TO DO: Write out the listing verbatim. No pictures belong in it.

DATA PROVIDED:
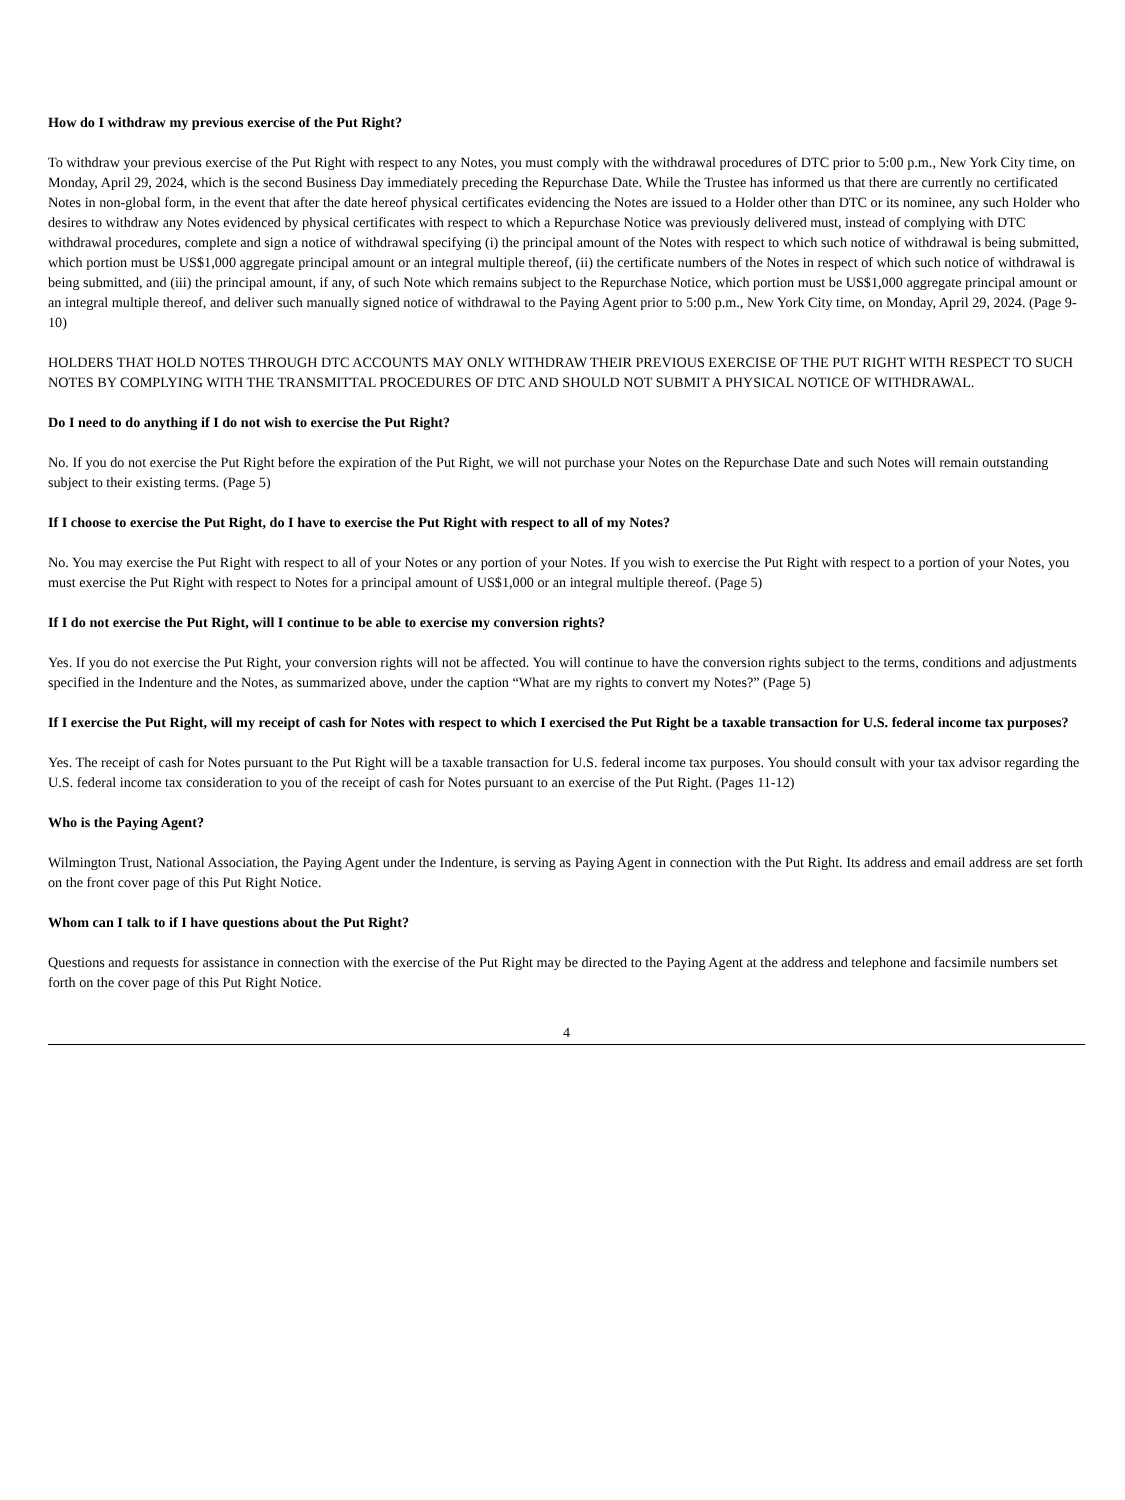How do I withdraw my previous exercise of the Put Right?
To withdraw your previous exercise of the Put Right with respect to any Notes, you must comply with the withdrawal procedures of DTC prior to 5:00 p.m., New York City time, on Monday, April 29, 2024, which is the second Business Day immediately preceding the Repurchase Date. While the Trustee has informed us that there are currently no certificated Notes in non-global form, in the event that after the date hereof physical certificates evidencing the Notes are issued to a Holder other than DTC or its nominee, any such Holder who desires to withdraw any Notes evidenced by physical certificates with respect to which a Repurchase Notice was previously delivered must, instead of complying with DTC withdrawal procedures, complete and sign a notice of withdrawal specifying (i) the principal amount of the Notes with respect to which such notice of withdrawal is being submitted, which portion must be US$1,000 aggregate principal amount or an integral multiple thereof, (ii) the certificate numbers of the Notes in respect of which such notice of withdrawal is being submitted, and (iii) the principal amount, if any, of such Note which remains subject to the Repurchase Notice, which portion must be US$1,000 aggregate principal amount or an integral multiple thereof, and deliver such manually signed notice of withdrawal to the Paying Agent prior to 5:00 p.m., New York City time, on Monday, April 29, 2024. (Page 9-10)
HOLDERS THAT HOLD NOTES THROUGH DTC ACCOUNTS MAY ONLY WITHDRAW THEIR PREVIOUS EXERCISE OF THE PUT RIGHT WITH RESPECT TO SUCH NOTES BY COMPLYING WITH THE TRANSMITTAL PROCEDURES OF DTC AND SHOULD NOT SUBMIT A PHYSICAL NOTICE OF WITHDRAWAL.
Do I need to do anything if I do not wish to exercise the Put Right?
No. If you do not exercise the Put Right before the expiration of the Put Right, we will not purchase your Notes on the Repurchase Date and such Notes will remain outstanding subject to their existing terms. (Page 5)
If I choose to exercise the Put Right, do I have to exercise the Put Right with respect to all of my Notes?
No. You may exercise the Put Right with respect to all of your Notes or any portion of your Notes. If you wish to exercise the Put Right with respect to a portion of your Notes, you must exercise the Put Right with respect to Notes for a principal amount of US$1,000 or an integral multiple thereof. (Page 5)
If I do not exercise the Put Right, will I continue to be able to exercise my conversion rights?
Yes. If you do not exercise the Put Right, your conversion rights will not be affected. You will continue to have the conversion rights subject to the terms, conditions and adjustments specified in the Indenture and the Notes, as summarized above, under the caption “What are my rights to convert my Notes?” (Page 5)
If I exercise the Put Right, will my receipt of cash for Notes with respect to which I exercised the Put Right be a taxable transaction for U.S. federal income tax purposes?
Yes. The receipt of cash for Notes pursuant to the Put Right will be a taxable transaction for U.S. federal income tax purposes. You should consult with your tax advisor regarding the U.S. federal income tax consideration to you of the receipt of cash for Notes pursuant to an exercise of the Put Right. (Pages 11-12)
Who is the Paying Agent?
Wilmington Trust, National Association, the Paying Agent under the Indenture, is serving as Paying Agent in connection with the Put Right. Its address and email address are set forth on the front cover page of this Put Right Notice.
Whom can I talk to if I have questions about the Put Right?
Questions and requests for assistance in connection with the exercise of the Put Right may be directed to the Paying Agent at the address and telephone and facsimile numbers set forth on the cover page of this Put Right Notice.
4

EXERCISE RESULT:
How do I withdraw my previous exercise of the Put Right?
To withdraw your previous exercise of the Put Right with respect to any Notes, you must comply with the withdrawal procedures of DTC prior to 5:00 p.m., New York City time, on Monday, April 29, 2024, which is the second Business Day immediately preceding the Repurchase Date. While the Trustee has informed us that there are currently no certificated Notes in non-global form, in the event that after the date hereof physical certificates evidencing the Notes are issued to a Holder other than DTC or its nominee, any such Holder who desires to withdraw any Notes evidenced by physical certificates with respect to which a Repurchase Notice was previously delivered must, instead of complying with DTC withdrawal procedures, complete and sign a notice of withdrawal specifying (i) the principal amount of the Notes with respect to which such notice of withdrawal is being submitted, which portion must be US$1,000 aggregate principal amount or an integral multiple thereof, (ii) the certificate numbers of the Notes in respect of which such notice of withdrawal is being submitted, and (iii) the principal amount, if any, of such Note which remains subject to the Repurchase Notice, which portion must be US$1,000 aggregate principal amount or an integral multiple thereof, and deliver such manually signed notice of withdrawal to the Paying Agent prior to 5:00 p.m., New York City time, on Monday, April 29, 2024. (Page 9-10)
HOLDERS THAT HOLD NOTES THROUGH DTC ACCOUNTS MAY ONLY WITHDRAW THEIR PREVIOUS EXERCISE OF THE PUT RIGHT WITH RESPECT TO SUCH NOTES BY COMPLYING WITH THE TRANSMITTAL PROCEDURES OF DTC AND SHOULD NOT SUBMIT A PHYSICAL NOTICE OF WITHDRAWAL.
Do I need to do anything if I do not wish to exercise the Put Right?
No. If you do not exercise the Put Right before the expiration of the Put Right, we will not purchase your Notes on the Repurchase Date and such Notes will remain outstanding subject to their existing terms. (Page 5)
If I choose to exercise the Put Right, do I have to exercise the Put Right with respect to all of my Notes?
No. You may exercise the Put Right with respect to all of your Notes or any portion of your Notes. If you wish to exercise the Put Right with respect to a portion of your Notes, you must exercise the Put Right with respect to Notes for a principal amount of US$1,000 or an integral multiple thereof. (Page 5)
If I do not exercise the Put Right, will I continue to be able to exercise my conversion rights?
Yes. If you do not exercise the Put Right, your conversion rights will not be affected. You will continue to have the conversion rights subject to the terms, conditions and adjustments specified in the Indenture and the Notes, as summarized above, under the caption “What are my rights to convert my Notes?” (Page 5)
If I exercise the Put Right, will my receipt of cash for Notes with respect to which I exercised the Put Right be a taxable transaction for U.S. federal income tax purposes?
Yes. The receipt of cash for Notes pursuant to the Put Right will be a taxable transaction for U.S. federal income tax purposes. You should consult with your tax advisor regarding the U.S. federal income tax consideration to you of the receipt of cash for Notes pursuant to an exercise of the Put Right. (Pages 11-12)
Who is the Paying Agent?
Wilmington Trust, National Association, the Paying Agent under the Indenture, is serving as Paying Agent in connection with the Put Right. Its address and email address are set forth on the front cover page of this Put Right Notice.
Whom can I talk to if I have questions about the Put Right?
Questions and requests for assistance in connection with the exercise of the Put Right may be directed to the Paying Agent at the address and telephone and facsimile numbers set forth on the cover page of this Put Right Notice.
4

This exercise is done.